=== Section Start ===

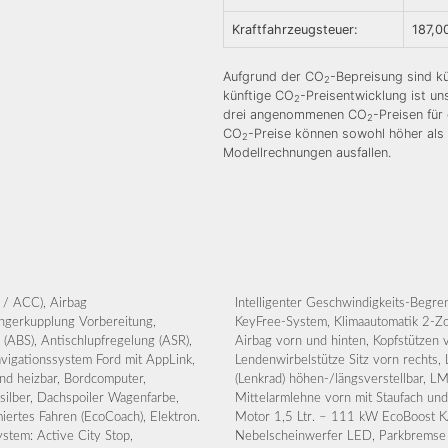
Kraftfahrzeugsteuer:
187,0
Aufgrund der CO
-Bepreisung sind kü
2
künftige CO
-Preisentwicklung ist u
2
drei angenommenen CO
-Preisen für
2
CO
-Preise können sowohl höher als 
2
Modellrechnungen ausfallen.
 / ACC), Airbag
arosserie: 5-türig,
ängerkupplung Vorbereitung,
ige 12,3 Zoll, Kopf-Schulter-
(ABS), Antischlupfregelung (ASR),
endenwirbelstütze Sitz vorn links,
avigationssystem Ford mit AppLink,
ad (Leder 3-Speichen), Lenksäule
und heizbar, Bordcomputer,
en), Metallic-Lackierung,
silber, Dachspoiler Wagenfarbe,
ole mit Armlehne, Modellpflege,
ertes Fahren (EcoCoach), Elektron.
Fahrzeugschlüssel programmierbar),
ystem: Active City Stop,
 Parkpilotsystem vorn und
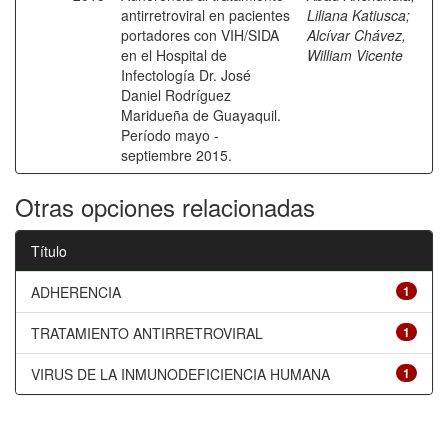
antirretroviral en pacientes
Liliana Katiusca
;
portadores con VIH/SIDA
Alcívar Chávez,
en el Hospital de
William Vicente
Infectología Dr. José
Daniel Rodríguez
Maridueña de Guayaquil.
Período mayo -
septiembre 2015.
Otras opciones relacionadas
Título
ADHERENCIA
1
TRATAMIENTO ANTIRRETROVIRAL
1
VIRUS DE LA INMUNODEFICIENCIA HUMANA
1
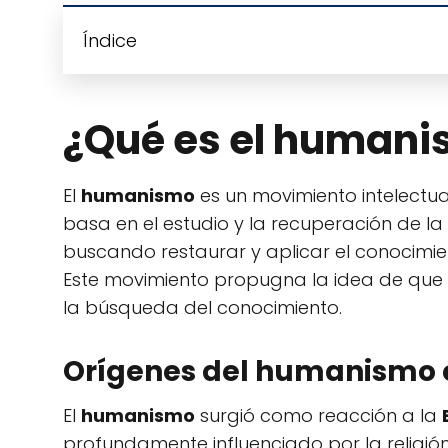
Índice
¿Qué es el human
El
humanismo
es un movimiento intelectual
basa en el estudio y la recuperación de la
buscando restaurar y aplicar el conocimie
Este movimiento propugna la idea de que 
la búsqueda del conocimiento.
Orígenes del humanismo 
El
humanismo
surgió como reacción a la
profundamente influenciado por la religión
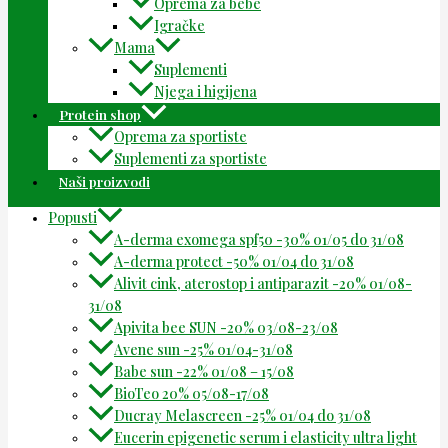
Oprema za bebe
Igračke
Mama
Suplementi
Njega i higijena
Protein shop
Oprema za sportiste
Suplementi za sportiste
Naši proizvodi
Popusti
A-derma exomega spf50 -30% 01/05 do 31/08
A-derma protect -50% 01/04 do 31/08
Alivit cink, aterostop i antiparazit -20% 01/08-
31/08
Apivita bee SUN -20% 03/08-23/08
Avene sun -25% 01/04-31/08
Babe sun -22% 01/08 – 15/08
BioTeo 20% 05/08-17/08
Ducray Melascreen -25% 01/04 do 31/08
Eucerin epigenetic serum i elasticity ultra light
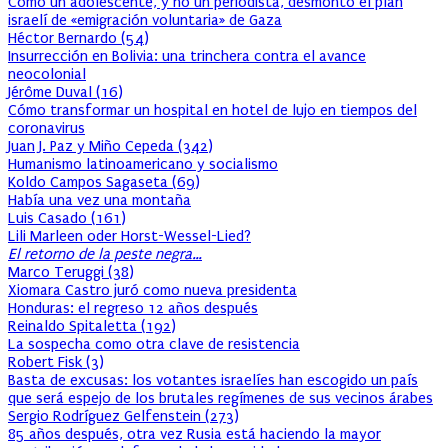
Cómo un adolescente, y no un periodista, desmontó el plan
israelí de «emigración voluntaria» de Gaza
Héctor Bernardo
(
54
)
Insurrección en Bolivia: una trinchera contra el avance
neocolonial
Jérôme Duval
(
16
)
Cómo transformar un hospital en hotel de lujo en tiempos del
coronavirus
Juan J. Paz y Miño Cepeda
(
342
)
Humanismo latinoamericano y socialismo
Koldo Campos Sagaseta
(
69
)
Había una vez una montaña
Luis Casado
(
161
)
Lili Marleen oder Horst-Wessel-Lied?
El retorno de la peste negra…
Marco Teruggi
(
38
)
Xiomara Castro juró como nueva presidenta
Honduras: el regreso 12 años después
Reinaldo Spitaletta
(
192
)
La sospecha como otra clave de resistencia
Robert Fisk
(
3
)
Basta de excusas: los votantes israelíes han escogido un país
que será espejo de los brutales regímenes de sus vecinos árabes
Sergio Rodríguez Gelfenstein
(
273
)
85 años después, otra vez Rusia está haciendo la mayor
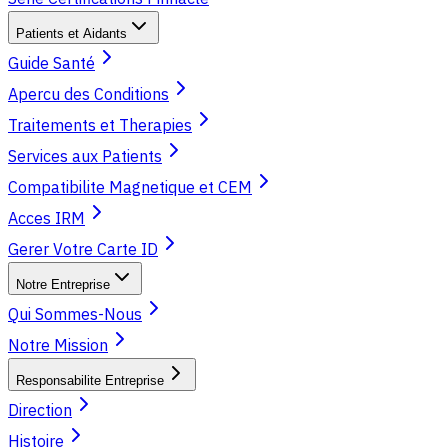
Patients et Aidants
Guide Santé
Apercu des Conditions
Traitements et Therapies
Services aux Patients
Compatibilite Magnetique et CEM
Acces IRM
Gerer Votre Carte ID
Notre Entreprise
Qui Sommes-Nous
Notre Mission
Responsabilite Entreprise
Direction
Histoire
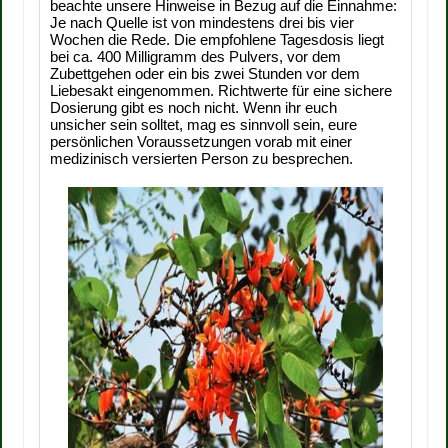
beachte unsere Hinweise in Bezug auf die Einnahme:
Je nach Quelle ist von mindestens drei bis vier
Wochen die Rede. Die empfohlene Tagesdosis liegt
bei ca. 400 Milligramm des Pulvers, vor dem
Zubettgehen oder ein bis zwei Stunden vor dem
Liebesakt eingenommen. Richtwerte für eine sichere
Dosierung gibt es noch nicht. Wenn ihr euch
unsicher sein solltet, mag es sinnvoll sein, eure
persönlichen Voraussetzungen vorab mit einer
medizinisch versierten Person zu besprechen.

=== Section End ===

**What you should do:** Reproduce every line above exactly, pictures excluded.

**Task solution:**
Kraftfahrzeugsteuer:
187,0
Aufgrund der CO
-Bepreisung sind kü
2
künftige CO
-Preisentwicklung ist u
2
drei angenommenen CO
-Preisen für
2
CO
-Preise können sowohl höher als 
2
Modellrechnungen ausfallen.
 / ACC), Airbag
arosserie: 5-türig,
ängerkupplung Vorbereitung,
ige 12,3 Zoll, Kopf-Schulter-
(ABS), Antischlupfregelung (ASR),
endenwirbelstütze Sitz vorn links,
avigationssystem Ford mit AppLink,
ad (Leder 3-Speichen), Lenksäule
und heizbar, Bordcomputer,
en), Metallic-Lackierung,
silber, Dachspoiler Wagenfarbe,
ole mit Armlehne, Modellpflege,
ertes Fahren (EcoCoach), Elektron.
Fahrzeugschlüssel programmierbar),
ystem: Active City Stop,
 Parkpilotsystem vorn und
antirretroviral en pacientes
Liliana Katiusca
;
portadores con VIH/SIDA
Alcívar Chávez,
en el Hospital de
William Vicente
Infectología Dr. José
Daniel Rodríguez
Maridueña de Guayaquil.
Período mayo -
septiembre 2015.
Otras opciones relacionadas
Título
ADHERENCIA
1
TRATAMIENTO ANTIRRETROVIRAL
1
VIRUS DE LA INMUNODEFICIENCIA HUMANA
1
Índice
¿Qué es el human
El
humanismo
es un movimiento intelectual
basa en el estudio y la recuperación de la
buscando restaurar y aplicar el conocimie
Este movimiento propugna la idea de que 
la búsqueda del conocimiento.
Orígenes del humanismo 
El
humanismo
surgió como reacción a la
profundamente influenciado por la religión
Oprema za bebe
Igračke
Mama
Suplementi
Njega i higijena
Protein shop
Oprema za sportiste
Suplementi za sportiste
Naši proizvodi
Popusti
A-derma exomega spf50 -30% 01/05 do 31/08
A-derma protect -50% 01/04 do 31/08
Alivit cink, aterostop i antiparazit -20% 01/08-
31/08
Apivita bee SUN -20% 03/08-23/08
Avene sun -25% 01/04-31/08
Babe sun -22% 01/08 – 15/08
BioTeo 20% 05/08-17/08
Ducray Melascreen -25% 01/04 do 31/08
Eucerin epigenetic serum i elasticity ultra light
Cómo un adolescente, y no un periodista, desmontó el plan
israelí de «emigración voluntaria» de Gaza
Héctor Bernardo
(
54
)
Insurrección en Bolivia: una trinchera contra el avance
neocolonial
Jérôme Duval
(
16
)
Cómo transformar un hospital en hotel de lujo en tiempos del
coronavirus
Juan J. Paz y Miño Cepeda
(
342
)
Humanismo latinoamericano y socialismo
Koldo Campos Sagaseta
(
69
)
Había una vez una montaña
Luis Casado
(
161
)
Lili Marleen oder Horst-Wessel-Lied?
El retorno de la peste negra…
Marco Teruggi
(
38
)
Xiomara Castro juró como nueva presidenta
Honduras: el regreso 12 años después
Reinaldo Spitaletta
(
192
)
La sospecha como otra clave de resistencia
Robert Fisk
(
3
)
Basta de excusas: los votantes israelíes han escogido un país
que será espejo de los brutales regímenes de sus vecinos árabes
Sergio Rodríguez Gelfenstein
(
273
)
85 años después, otra vez Rusia está haciendo la mayor
Patients et Aidants
Guide Santé
Apercu des Conditions
Traitements et Therapies
Services aux Patients
Compatibilite Magnetique et CEM
Acces IRM
Gerer Votre Carte ID
Notre Entreprise
Qui Sommes-Nous
Notre Mission
Responsabilite Entreprise
Direction
Histoire
beachte unsere Hinweise in Bezug auf die Einnahme:
Je nach Quelle ist von mindestens drei bis vier
Wochen die Rede. Die empfohlene Tagesdosis liegt
bei ca. 400 Milligramm des Pulvers, vor dem
Zubettgehen oder ein bis zwei Stunden vor dem
Liebesakt eingenommen. Richtwerte für eine sichere
Dosierung gibt es noch nicht. Wenn ihr euch
unsicher sein solltet, mag es sinnvoll sein, eure
persönlichen Voraussetzungen vorab mit einer
medizinisch versierten Person zu besprechen.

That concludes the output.